TEXT FOR ANALYSIS:

====

Wilmer clinic looks to early care to fight diabetic blindness SIGHT SAVERS

March 29, 1994|By Chris Kaltenbach | Chris Kaltenbach,Sun Staff Writer

Arnold Ray believes he owes his vision to a free diabetic eye screening program offered by the Johns Hopkins Hospital's Wilmer Eye Institute.

Spurred on by the American Academy of Ophthalmology's Diabetes 2000 Project, a campaign to eliminate preventable diabetic blindness by the turn of the century, doctors at the Wilmer decided in November 1992 to begin offering free eye checks. Since then, 189 people have taken advantage of the offer, says Dolores Rytel, who coordinates the screening program.

If problems are detected, patients and their physicians are told of the diagnosis. Corrective laser surgery, remarkably successful in treating diabetes-related eye problems, can be performed right there at the Wilmer.

Mr. Ray, an engineering construction inspector living in Severn, had been living with diabetes since age 9. He knew diabetics were prone to eye problems that could lead to blindness, but when he began suffering from headaches and blurred vision about a year ago, the father of two figured a trip to the optometrist and some new glasses would take care of everything.

Fortunately, a family member had read about the Wilmer's screenings. If one of the best eye-care facilities in the country was offering to see him for free, Mr. Ray figured, who was he to turn the offer down? And the timing was perfect, since he recently had changed jobs and his new health insurance would not cover pre-existing conditions such as diabetes.

====

TO DO:
According to the article about the Wilmer Eye Institute's diabetic eye screenings, when did doctors at the Wilmer decide to begin offering free eye checks?

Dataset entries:
====

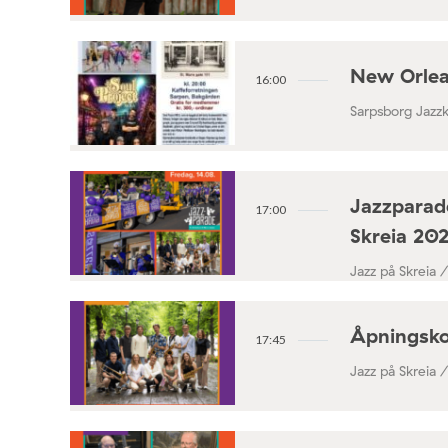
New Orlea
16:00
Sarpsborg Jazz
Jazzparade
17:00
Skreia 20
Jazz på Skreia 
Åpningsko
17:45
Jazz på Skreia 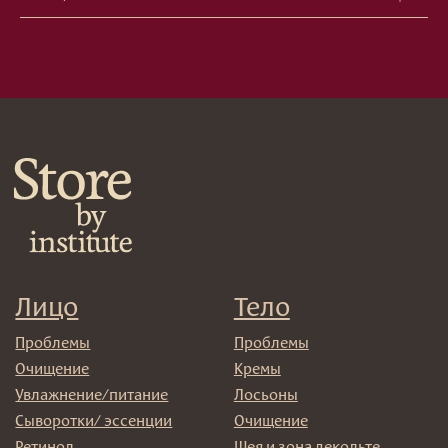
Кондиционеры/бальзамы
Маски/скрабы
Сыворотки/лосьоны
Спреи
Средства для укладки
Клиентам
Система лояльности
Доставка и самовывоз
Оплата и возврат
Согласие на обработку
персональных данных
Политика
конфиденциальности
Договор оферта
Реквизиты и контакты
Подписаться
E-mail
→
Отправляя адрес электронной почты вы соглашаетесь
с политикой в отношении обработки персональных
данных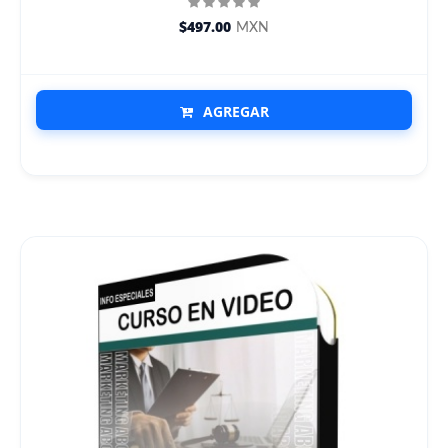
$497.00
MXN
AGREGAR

====

ANSWER BELOW:
November 1992